I’ve noticed similar ironies in my own high school classes. Each year I tell my AP language and composition students they have to use one of my methods for their research paper’s notes. I then offer the traditional index-card method, Zotero, and a format I’ve created that uses a word processor. This year more than half my students opted for the index cards, despite my introducing the method with a story of why I quit using them myself.

Which all means that despite Trubek’s pronouncement of its demise, handwriting still functions as a uniquely pragmatic technology. We can take freeform notes with it, we can access it quickly (no need to load an app, just open the notebook and click the pen), and if we use a sensible system (like a bullet journal or commonplace book), we can retrieve and review materials easily and with minimal distraction.

I’ll admit I’m still cradling under my vest a romantic attachment to handwriting. I wrote a letter to my aunt recently and used a pen and small stationary, to make it more personal and loving.

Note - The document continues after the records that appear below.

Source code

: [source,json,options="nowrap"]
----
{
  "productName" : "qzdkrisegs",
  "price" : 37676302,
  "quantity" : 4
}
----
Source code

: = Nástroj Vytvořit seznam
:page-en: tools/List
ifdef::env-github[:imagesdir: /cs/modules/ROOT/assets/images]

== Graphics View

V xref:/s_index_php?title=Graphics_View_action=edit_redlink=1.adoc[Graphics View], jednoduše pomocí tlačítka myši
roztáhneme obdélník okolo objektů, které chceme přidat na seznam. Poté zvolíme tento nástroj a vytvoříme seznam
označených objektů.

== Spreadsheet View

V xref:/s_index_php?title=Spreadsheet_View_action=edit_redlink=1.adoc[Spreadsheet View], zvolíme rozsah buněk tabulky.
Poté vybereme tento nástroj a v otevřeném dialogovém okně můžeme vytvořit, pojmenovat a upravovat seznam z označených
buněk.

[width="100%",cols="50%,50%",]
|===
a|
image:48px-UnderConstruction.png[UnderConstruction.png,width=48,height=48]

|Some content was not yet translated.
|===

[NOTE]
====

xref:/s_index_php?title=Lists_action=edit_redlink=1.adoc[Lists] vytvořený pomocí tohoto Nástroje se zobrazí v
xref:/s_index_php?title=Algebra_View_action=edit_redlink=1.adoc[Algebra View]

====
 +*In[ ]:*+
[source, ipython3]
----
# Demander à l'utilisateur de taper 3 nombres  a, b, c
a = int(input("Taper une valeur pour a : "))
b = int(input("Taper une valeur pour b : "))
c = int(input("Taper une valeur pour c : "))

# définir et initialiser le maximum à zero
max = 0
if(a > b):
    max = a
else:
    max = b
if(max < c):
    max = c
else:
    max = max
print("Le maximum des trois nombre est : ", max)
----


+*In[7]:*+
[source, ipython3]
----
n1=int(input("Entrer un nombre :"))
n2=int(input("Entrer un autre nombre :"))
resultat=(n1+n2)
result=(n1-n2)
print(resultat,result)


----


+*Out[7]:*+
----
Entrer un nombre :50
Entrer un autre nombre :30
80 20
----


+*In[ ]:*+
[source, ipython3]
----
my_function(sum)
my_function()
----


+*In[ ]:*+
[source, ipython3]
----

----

But I’ll also admit Anne Trubek has exposed my sentimental notions for what they are and that my wider behavior confirms her central claim. I have not written a rough draft of an essay in 15 years. I started a few but each time grew impatient with my fingers, opting to finish the work on a word processor. Even in the classroom, I rarely use a pen to mark students’ papers for more than a brief moment, choosing instead to type my comments into a Word document, which I attach to their paper as a kind of rubric. For me, where speed and revision are priorities, digital technology wins.

Still . . . I remember my dad’s cool G’s primarily because every morning he’d write my initials in three capital letters on my brown paper lunch bag. No app can replace that. So while handwriting has lost its writing monopoly, it still serves a number of pragmatic purposes, ones I am convinced will remain relevant longer than many have assumed.